▶ What is expected: Starting with the line below that holds "right elbow: (217, 388)" and stopping after the line that holds "right back paw: (295, 218)", transcribe the lines exactly, leaving out all pictures.

▶ Data records:
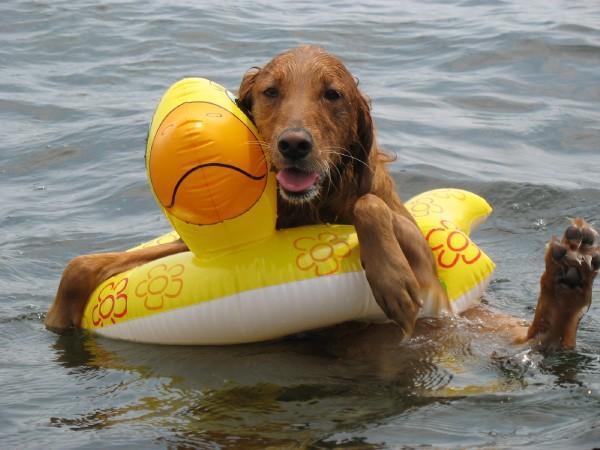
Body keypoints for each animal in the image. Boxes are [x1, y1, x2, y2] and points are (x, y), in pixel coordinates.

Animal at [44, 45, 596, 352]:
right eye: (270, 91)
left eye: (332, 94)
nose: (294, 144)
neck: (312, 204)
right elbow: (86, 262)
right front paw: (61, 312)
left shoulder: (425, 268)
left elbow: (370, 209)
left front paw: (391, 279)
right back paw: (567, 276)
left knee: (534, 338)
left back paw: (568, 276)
==
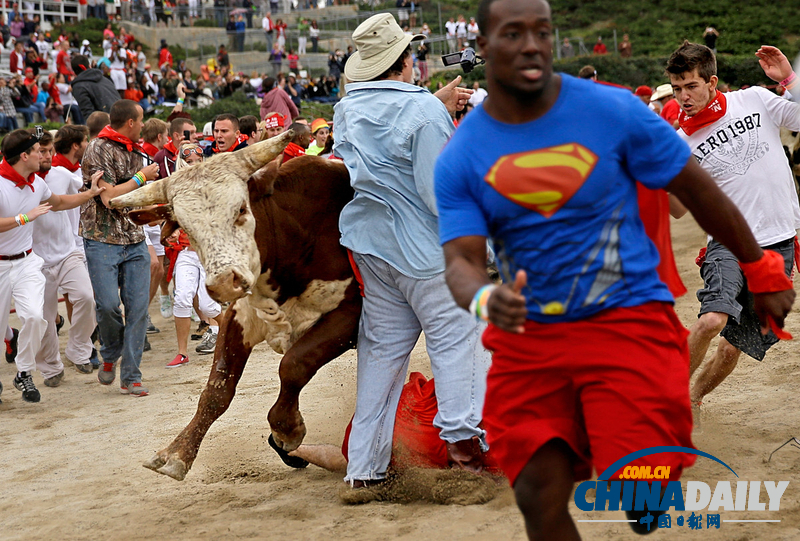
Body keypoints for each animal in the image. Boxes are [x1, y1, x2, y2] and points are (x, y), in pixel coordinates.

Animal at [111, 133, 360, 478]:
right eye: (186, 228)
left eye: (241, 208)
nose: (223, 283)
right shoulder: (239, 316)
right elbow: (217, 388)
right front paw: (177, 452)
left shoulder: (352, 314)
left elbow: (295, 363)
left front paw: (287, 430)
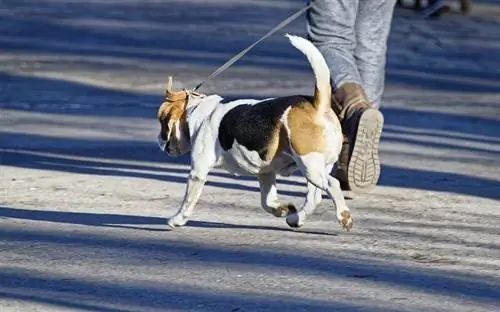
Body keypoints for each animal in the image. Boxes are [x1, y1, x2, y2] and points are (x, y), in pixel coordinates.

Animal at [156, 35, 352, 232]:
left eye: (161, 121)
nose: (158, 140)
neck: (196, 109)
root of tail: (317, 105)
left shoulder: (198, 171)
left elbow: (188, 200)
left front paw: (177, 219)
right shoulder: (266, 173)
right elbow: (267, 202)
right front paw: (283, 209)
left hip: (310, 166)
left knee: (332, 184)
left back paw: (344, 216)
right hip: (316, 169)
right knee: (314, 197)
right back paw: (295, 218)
...
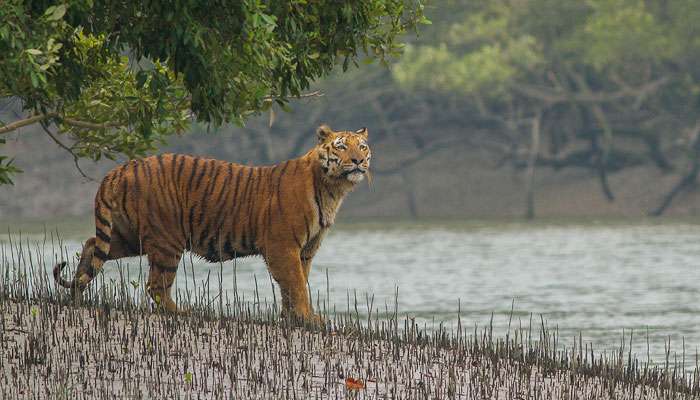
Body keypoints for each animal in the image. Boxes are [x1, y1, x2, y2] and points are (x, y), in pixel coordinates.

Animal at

▶ Your solution:
right elbow: (217, 388)
right front paw: (177, 452)
left shoulder: (352, 314)
left elbow: (295, 363)
left front paw: (287, 430)
Body keypoints for each animal in the image. Boxes are [x1, y1, x2, y2] and points are (x, y), in pixel coordinates.

Animal at [156, 35, 352, 232]:
left eye: (161, 121)
nose: (158, 140)
neck: (196, 109)
root of tail: (317, 105)
left shoulder: (198, 171)
left elbow: (188, 200)
left front paw: (177, 219)
right shoulder: (266, 173)
right elbow: (267, 202)
right front paw: (283, 209)
left hip: (310, 166)
left knee: (332, 184)
left back paw: (344, 216)
right hip: (316, 169)
right knee: (314, 197)
right back paw: (295, 218)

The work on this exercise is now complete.